- Meads Location within the state of Kentucky Meads Meads (the United States)
- Coordinates: 38°24′45″N 82°42′33″W﻿ / ﻿38.41250°N 82.70917°W
- Country: United States
- State: Kentucky
- County: Boyd
- Time zone: UTC-5 (Eastern (EST))
- • Summer (DST): UTC-4 (EDT)

= Meads, Kentucky =

Unincorporated community in Kentucky, United States

Meads is an unincorporated community in Boyd County, Kentucky, United States. It is located along the U.S. Highway 60 corridor south of Ashland.

Meads is centered on the junction of U.S. Route 60, Kentucky Route 538 and Mead-Springer Road. It was named for the long closed Mead's station, a train station and general store located on the C&O(now CSX) railroad that still runs through the community. Very little if anything remains of the original community besides the railroad and a few homes. With the upgrading of U.S. 60 beginning in the early 1970s, new growth began to happen at Meads, as it was reborn as a suburb of Ashland.
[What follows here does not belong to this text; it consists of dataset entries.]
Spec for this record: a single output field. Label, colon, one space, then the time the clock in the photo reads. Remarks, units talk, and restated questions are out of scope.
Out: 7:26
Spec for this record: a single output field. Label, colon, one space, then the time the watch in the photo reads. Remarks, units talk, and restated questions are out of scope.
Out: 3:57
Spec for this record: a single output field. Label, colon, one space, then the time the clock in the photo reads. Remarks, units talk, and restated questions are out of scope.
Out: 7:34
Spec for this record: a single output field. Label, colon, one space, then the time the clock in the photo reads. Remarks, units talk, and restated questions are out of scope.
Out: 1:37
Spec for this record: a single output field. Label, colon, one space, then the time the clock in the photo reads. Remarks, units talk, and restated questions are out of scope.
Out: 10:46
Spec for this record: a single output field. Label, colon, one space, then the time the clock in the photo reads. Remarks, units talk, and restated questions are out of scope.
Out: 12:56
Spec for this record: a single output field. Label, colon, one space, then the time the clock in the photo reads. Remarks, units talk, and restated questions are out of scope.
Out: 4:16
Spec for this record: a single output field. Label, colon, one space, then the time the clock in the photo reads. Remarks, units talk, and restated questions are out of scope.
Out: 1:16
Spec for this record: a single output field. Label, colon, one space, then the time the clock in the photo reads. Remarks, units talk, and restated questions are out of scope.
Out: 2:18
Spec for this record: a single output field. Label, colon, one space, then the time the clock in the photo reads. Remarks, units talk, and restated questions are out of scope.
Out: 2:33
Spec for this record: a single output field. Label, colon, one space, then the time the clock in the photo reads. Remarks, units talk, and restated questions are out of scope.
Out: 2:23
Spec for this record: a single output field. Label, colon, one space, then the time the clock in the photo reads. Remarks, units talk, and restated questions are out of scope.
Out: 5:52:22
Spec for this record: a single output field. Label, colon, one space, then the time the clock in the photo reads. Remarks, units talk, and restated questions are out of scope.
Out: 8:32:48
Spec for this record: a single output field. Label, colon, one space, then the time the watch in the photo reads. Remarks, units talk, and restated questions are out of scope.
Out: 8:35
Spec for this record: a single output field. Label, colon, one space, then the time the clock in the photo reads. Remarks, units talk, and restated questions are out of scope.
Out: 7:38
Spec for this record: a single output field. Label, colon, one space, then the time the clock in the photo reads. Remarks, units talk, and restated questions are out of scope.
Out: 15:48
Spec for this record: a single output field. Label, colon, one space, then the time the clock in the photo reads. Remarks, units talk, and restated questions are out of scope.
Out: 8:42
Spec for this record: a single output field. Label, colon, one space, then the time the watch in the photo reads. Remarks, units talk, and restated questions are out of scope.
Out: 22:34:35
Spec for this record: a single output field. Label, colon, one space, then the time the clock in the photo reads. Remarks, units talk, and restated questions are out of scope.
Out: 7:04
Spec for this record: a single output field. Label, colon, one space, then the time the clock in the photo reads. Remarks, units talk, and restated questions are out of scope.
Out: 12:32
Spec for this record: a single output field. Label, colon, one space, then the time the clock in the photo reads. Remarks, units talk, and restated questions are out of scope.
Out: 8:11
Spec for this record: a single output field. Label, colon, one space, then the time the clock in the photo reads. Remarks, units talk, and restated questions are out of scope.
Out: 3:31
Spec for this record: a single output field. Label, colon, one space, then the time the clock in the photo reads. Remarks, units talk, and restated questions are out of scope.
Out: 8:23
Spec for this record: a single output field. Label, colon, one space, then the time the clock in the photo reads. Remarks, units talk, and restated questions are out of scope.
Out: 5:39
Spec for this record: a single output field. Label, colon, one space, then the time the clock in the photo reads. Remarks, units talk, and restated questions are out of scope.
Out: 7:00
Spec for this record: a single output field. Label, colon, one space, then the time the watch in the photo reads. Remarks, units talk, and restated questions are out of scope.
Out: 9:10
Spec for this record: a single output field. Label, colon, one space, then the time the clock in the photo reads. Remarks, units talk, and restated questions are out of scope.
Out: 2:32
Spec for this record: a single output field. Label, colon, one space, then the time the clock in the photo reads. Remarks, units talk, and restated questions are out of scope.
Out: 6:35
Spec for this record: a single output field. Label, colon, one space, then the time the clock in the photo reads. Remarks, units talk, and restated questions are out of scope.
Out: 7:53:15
In 1974 a large subdivision named Rockdale was developed on the hills above Meads, with several hundred tract homes. In 1991, Mead Station Plaza was constructed with over 20 commercial units and serves the nearby communities along U.S. 60. Several other commercial units have followed suit in recent years. Meads is a part of the Huntington-Ashland Metropolitan Statistical Area (MSA). As of the 2010 census, the MSA had a population of 287,702. New definitions from February 28, 2013, placed the population at 363,000.